═════ Dataset extract

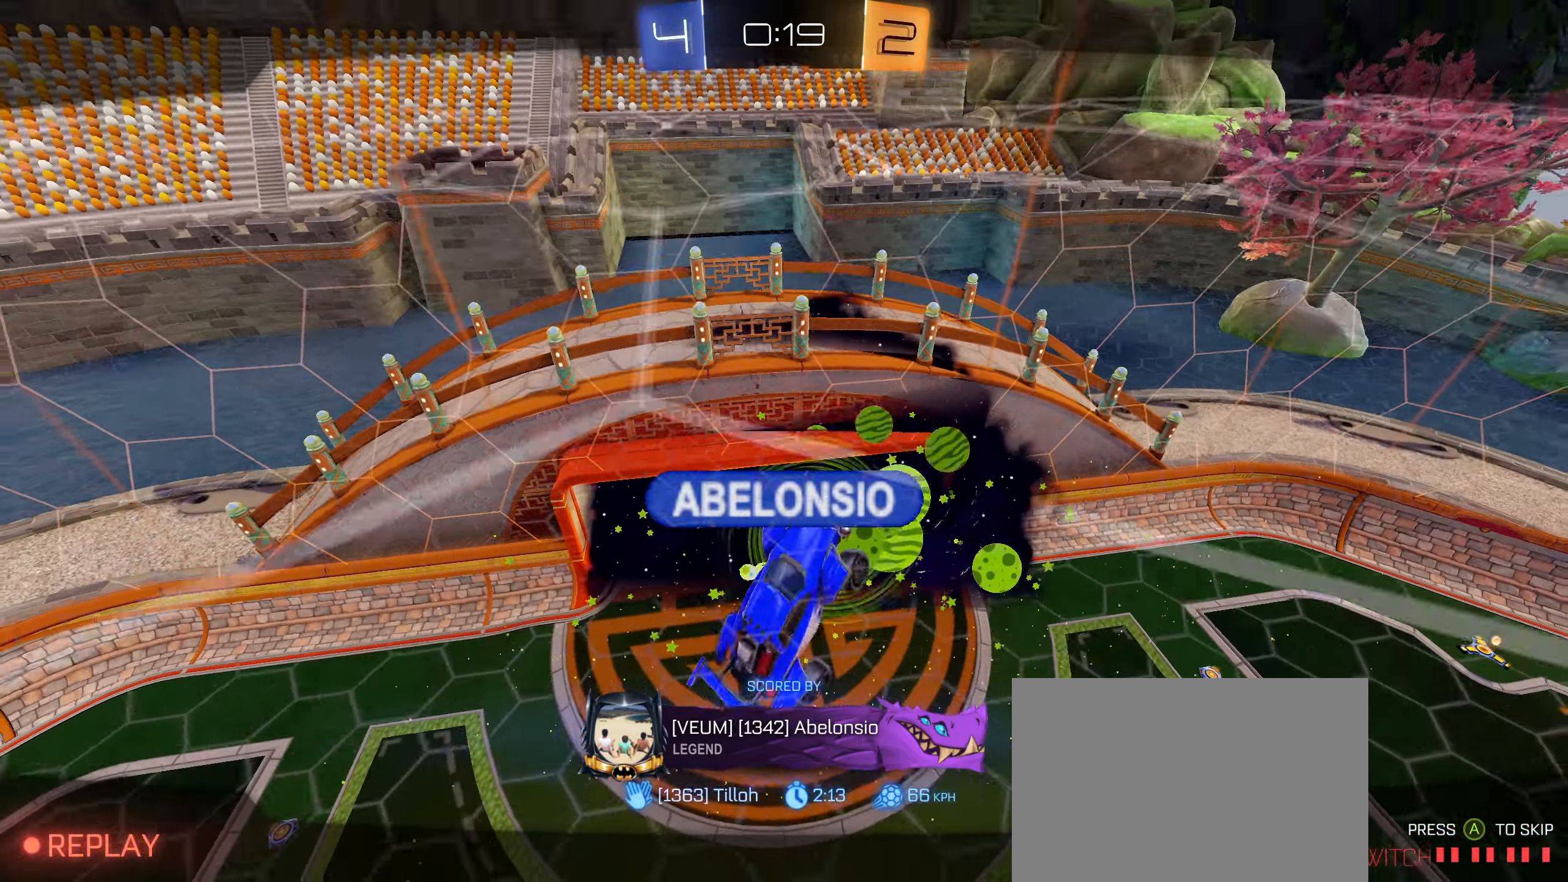
{"dt_ms": 500, "buttons": ["R2"], "left_stick": "center", "right_stick": "center", "events": [[467, "R2", "down"]]}
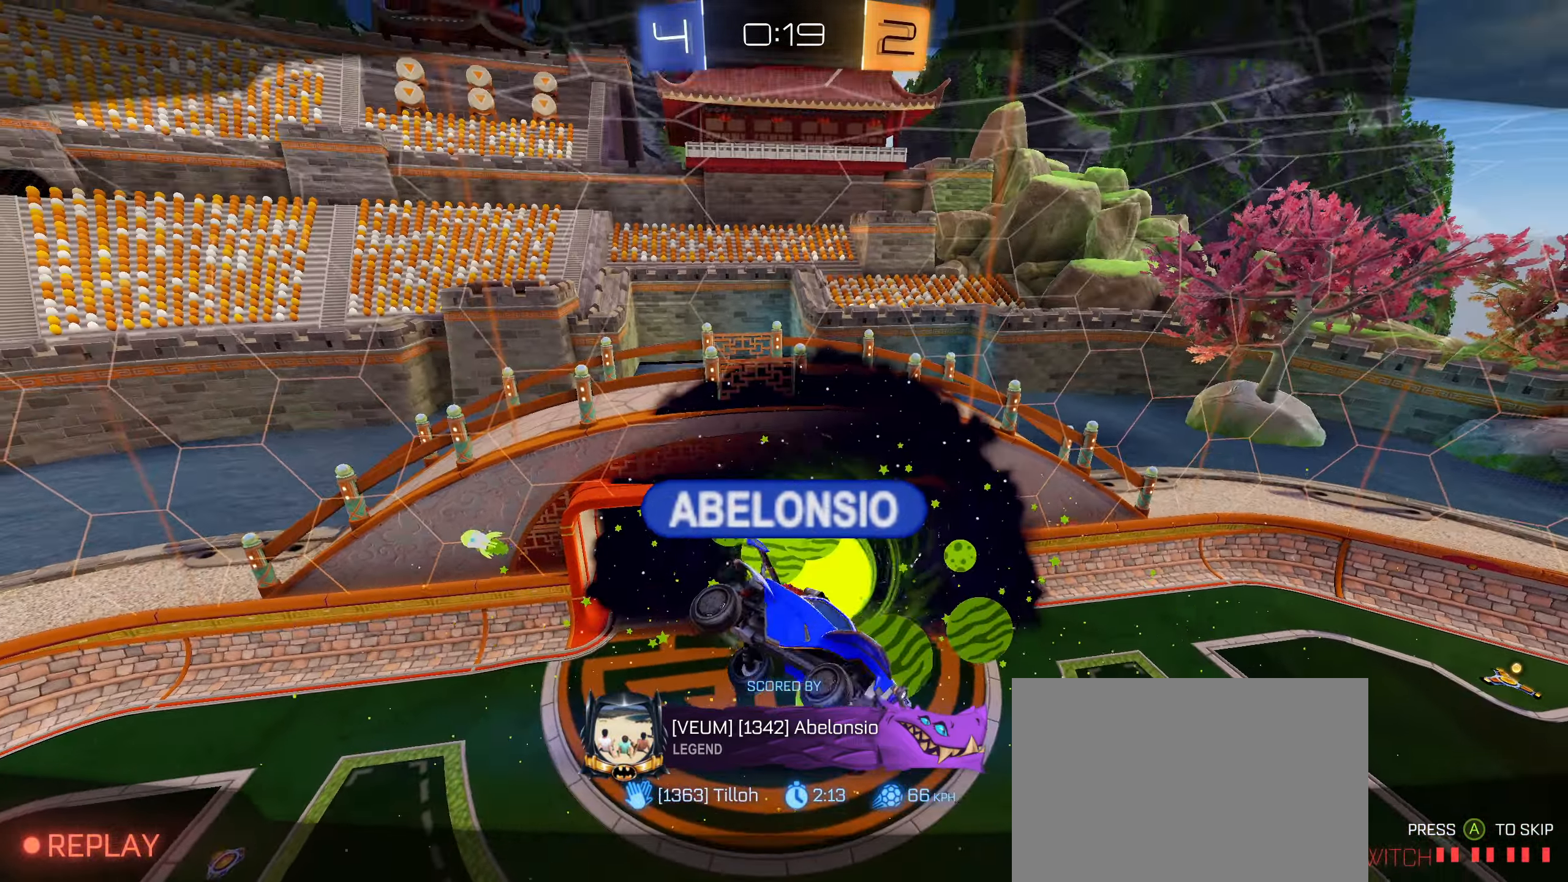
{"dt_ms": 500, "buttons": ["L2"], "left_stick": "center", "right_stick": "center", "events": [[167, "R2", "up"], [250, "CROSS", "down"], [350, "CROSS", "up"], [350, "L2", "down"]]}
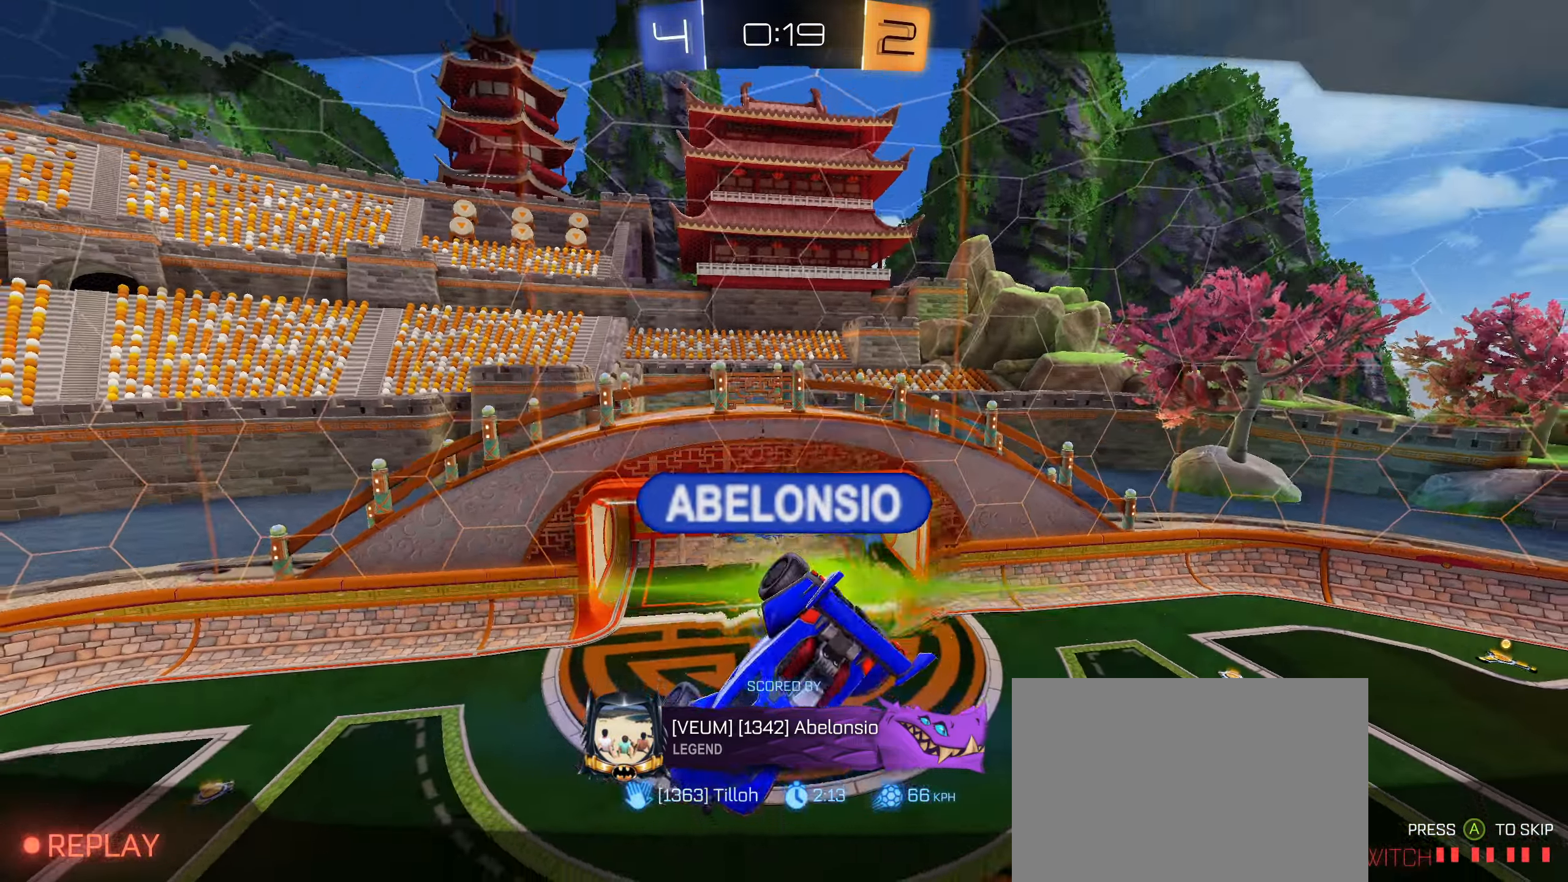
{"dt_ms": 500, "buttons": [], "left_stick": "center", "right_stick": "center", "events": [[300, "L2", "up"]]}
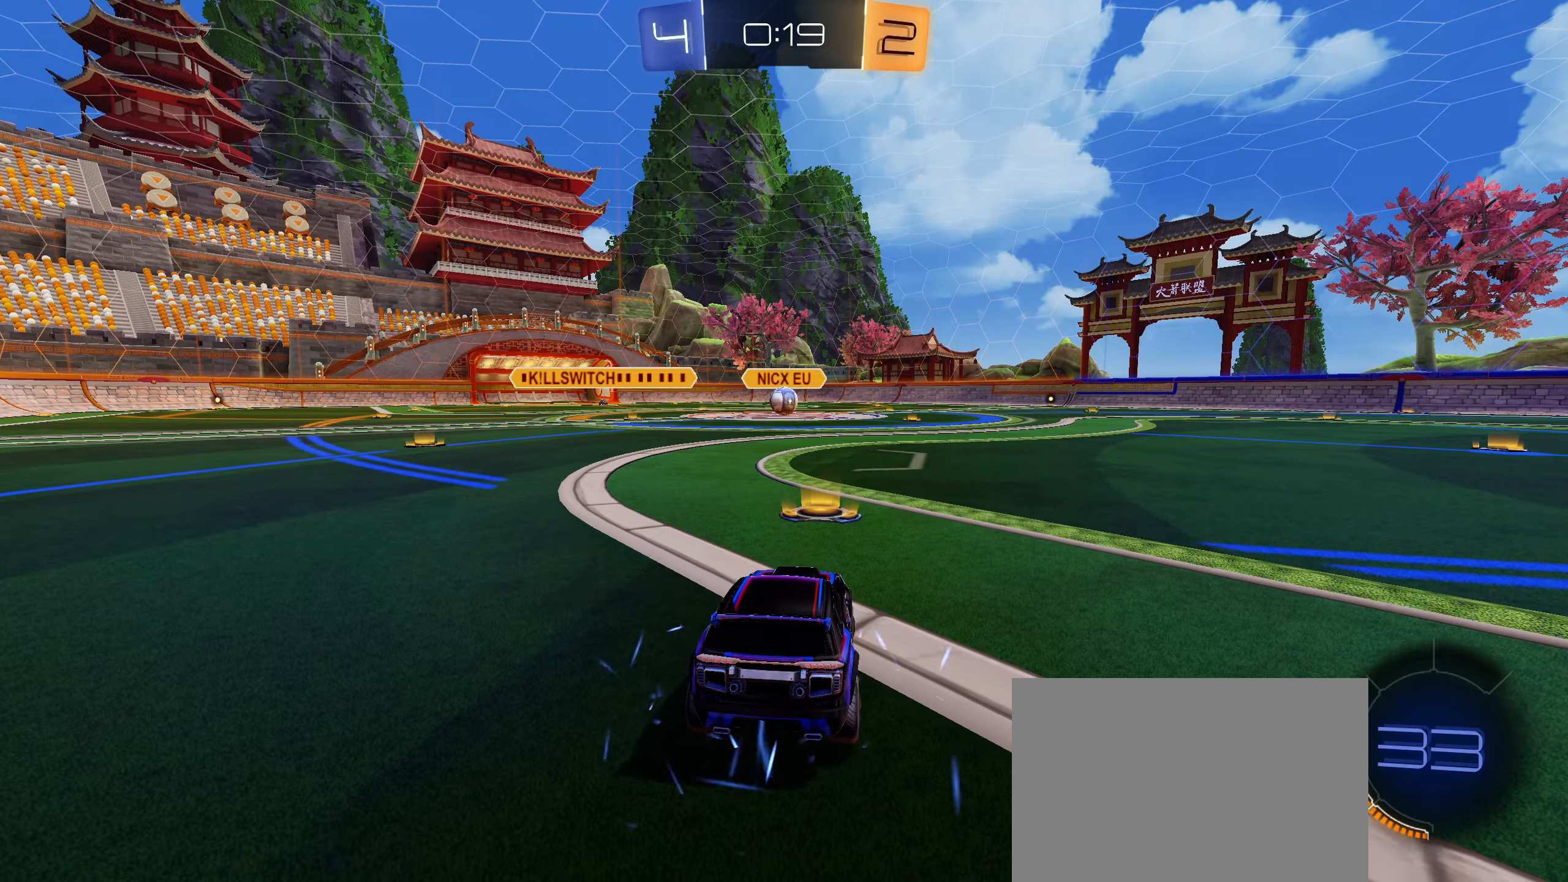
{"dt_ms": 500, "buttons": ["L2", "R2"], "left_stick": "center", "right_stick": "center", "events": [[100, "R2", "down"], [150, "L2", "down"], [250, "left_stick", "down-left"], [384, "left_stick", "up-right"], [484, "left_stick", "center"]]}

══════════

Could you write out the whole listing exactly, dropping the pictures?

{"dt_ms": 500, "buttons": ["R2"], "left_stick": "center", "right_stick": "center", "events": [[467, "R2", "down"]]}
{"dt_ms": 500, "buttons": ["L2"], "left_stick": "center", "right_stick": "center", "events": [[167, "R2", "up"], [250, "CROSS", "down"], [350, "CROSS", "up"], [350, "L2", "down"]]}
{"dt_ms": 500, "buttons": [], "left_stick": "center", "right_stick": "center", "events": [[300, "L2", "up"]]}
{"dt_ms": 500, "buttons": ["L2", "R2"], "left_stick": "center", "right_stick": "center", "events": [[100, "R2", "down"], [150, "L2", "down"], [250, "left_stick", "down-left"], [384, "left_stick", "up-right"], [484, "left_stick", "center"]]}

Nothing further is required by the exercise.